Mobility

At Oshkosh Corporation, we’re leaders in helping people move safely and efficiently. Our boundary-pushing innovations change the way vehicles handle unpredictable landscapes, from dense urban environments to daunting deserts and even the lunar surface.

A boundless commitment to mobility

Our innovative technologies aren’t limited to just one industry or vehicle—our products are built to help users tackle a wide variety of environments and industries. We’re always seeking opportunities to apply mobility breakthroughs in as many places as possible across our connected portfolio, amplifying the impact of each innovation for our customers. By applying these technologies to vehicles like fire trucks, military trucks, JLG lifts, concrete mixers and refuse collection trucks, among others, we’re ensuring product versatility and efficiency, while providing operator comfort and safety.

Innovating suspensions

Oshkosh engineers have been leveraging decades of experience to design and deliver suspension systems that help protect our end users and overcome the world’s harshest terrains while maintaining high speeds needed to complete their mission as quickly and efficiently as possible. By listening to our customers and their desire for better ride quality and comfort, Oshkosh started experimenting with different suspension systems. Our Oshkosh® TAK-4® family of independent suspension systems have proven to deliver world-class ride quality and mobility. As our customer’s environments and challenges evolve, we continue to respond—with innovative and technologically advanced products that meet their needs today and tomorrow.

Groundbreaking suspension systems

The people who rely on our vehicles need to be able to go anywhere at any time. As part of our ongoing purpose to ensure the everyday heroes are ready for anything, we're constantly exploring new ways to advance our suspension systems. Our ever-evolving technology leverages the latest and greatest in materials and mechanical engineering, allowing for flexibility and higher speed travel across challenging terrain.

 

Oshkosh Defense Joint Light Tactical Vehicle (JLTV)

Challenge impossibility

Our engineers are always looking for ways to improve our technology.

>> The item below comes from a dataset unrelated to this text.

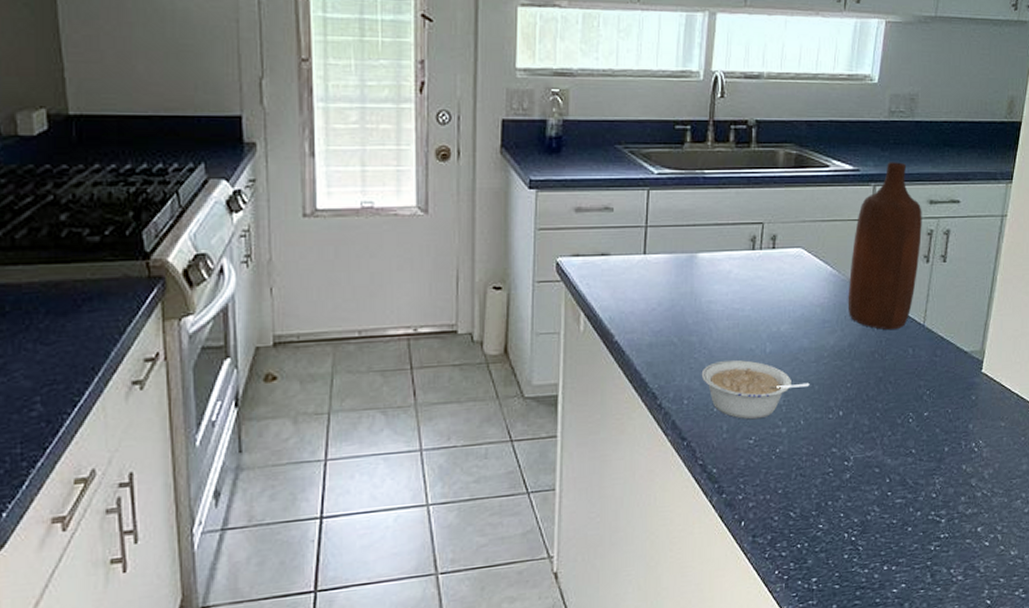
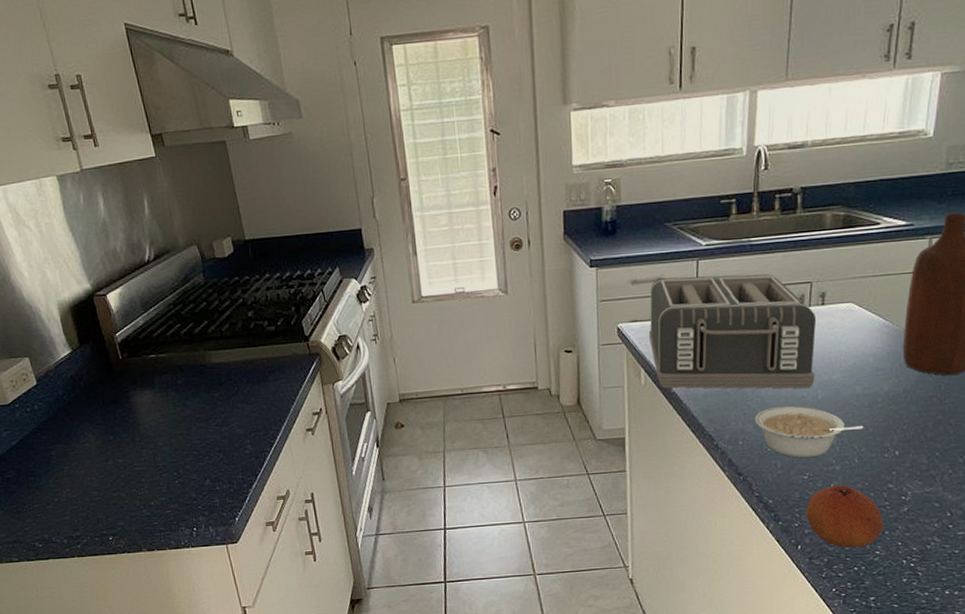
toaster: none [592,207,767,341] -> present [649,274,817,389]
fruit: none [751,450,827,523] -> present [806,485,883,548]

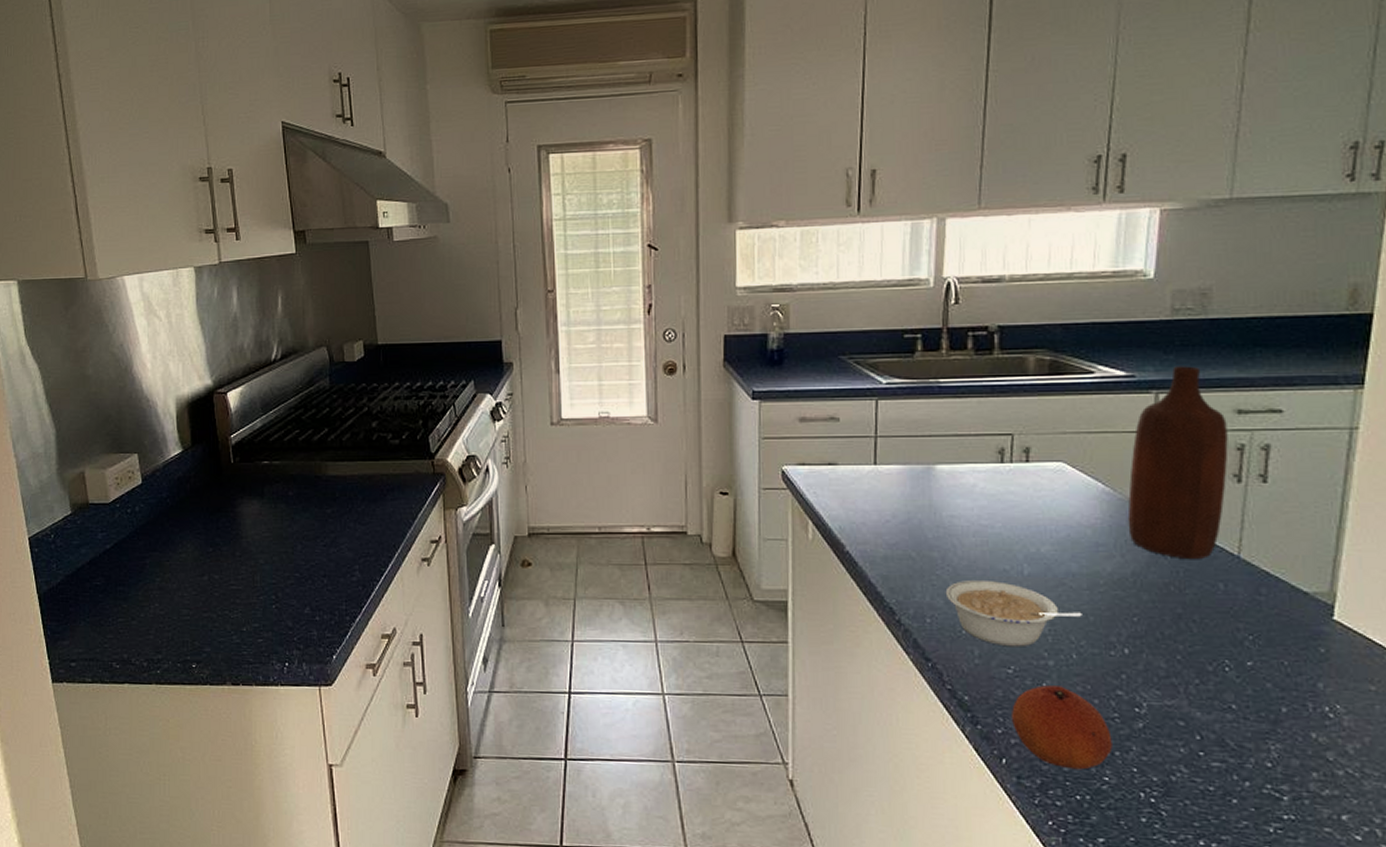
toaster: present [649,274,817,389] -> none [819,417,1020,561]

The TAK-4iTM intelligent independent suspension system is a great example of taking our mobility technology to the next level.

Demonstrating next level mobility

While designing the Oshkosh Defense Joint Light Tactical Vehicle (JLTV), our engineers saw an opportunity to advance the suspension system to deliver better ride quality and improve off-road performance by using a high-pressure gas strut and spring system versus a traditional solid axle spring. This new gas spring suspension system allows for up to 70% faster off-road travel than other vehicles in the industry and a more comfortable ride. The new TAK-4i suspension system is a substantial leap in technology. It met, and in some instances exceeded, all mobility and ride quality requirements set forth by the U.S. Government.

Setting our sights to the moon

For more than a century, we’ve built vehicles to help people traverse Earth’s most challenging terrain. Now, we’re reaching for a new frontier: the moon. Our history of applying advanced mobility technologies to vehicles operating in extreme conditions makes us the right people for the job. We’re participating in opportunities to support NASA’s return to the moon and we’re prepared to help mankind navigate and explore the lunar landscape.

Supporting Life on the moon

As NASA sets it sights on sustained human exploration of the moon, one big challenge is access to water. NASA launched its Break the Ice Lunar Challenge to solve this problem and our Oshkosh engineers jumped at the chance to apply innovation in extreme mobility and system integration, and to do what they do best, challenge the impossible. In Phase I of the challenge, our team developed concepts for a core drilling system to extract the moon’s icy regolith, a lunar rover that leverages our mobility expertise to deliver the cores of regolith to the processing plant and a projectile transport system that takes advantage of the moon’s reduced gravity to catapult ice to the delivery site.